* [TASK]:
Among the entries that follow, the required portion opens with the line containing "Processus de commande efficaces pour" and closes with the line containing "les clients professionnels". Give that portion again exactly, and nothing else.

[Extracted page text data]
============

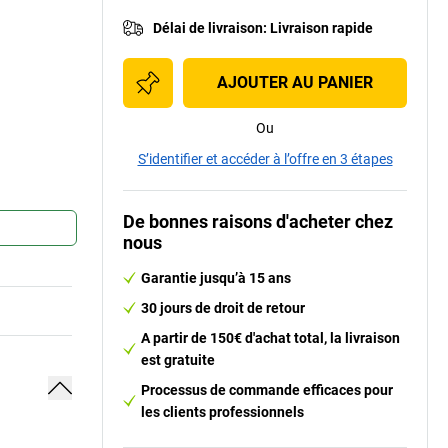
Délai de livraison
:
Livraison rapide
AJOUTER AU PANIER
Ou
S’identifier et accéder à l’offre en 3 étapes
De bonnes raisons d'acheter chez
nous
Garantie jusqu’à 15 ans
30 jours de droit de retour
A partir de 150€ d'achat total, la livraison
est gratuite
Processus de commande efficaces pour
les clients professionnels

============

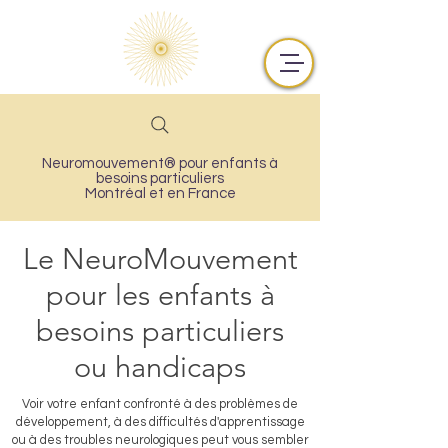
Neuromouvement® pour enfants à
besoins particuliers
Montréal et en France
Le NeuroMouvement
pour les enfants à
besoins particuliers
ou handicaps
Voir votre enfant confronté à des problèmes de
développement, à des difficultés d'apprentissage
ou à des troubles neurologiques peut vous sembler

============

* [TASK ANSWER]:
Processus de commande efficaces pour
les clients professionnels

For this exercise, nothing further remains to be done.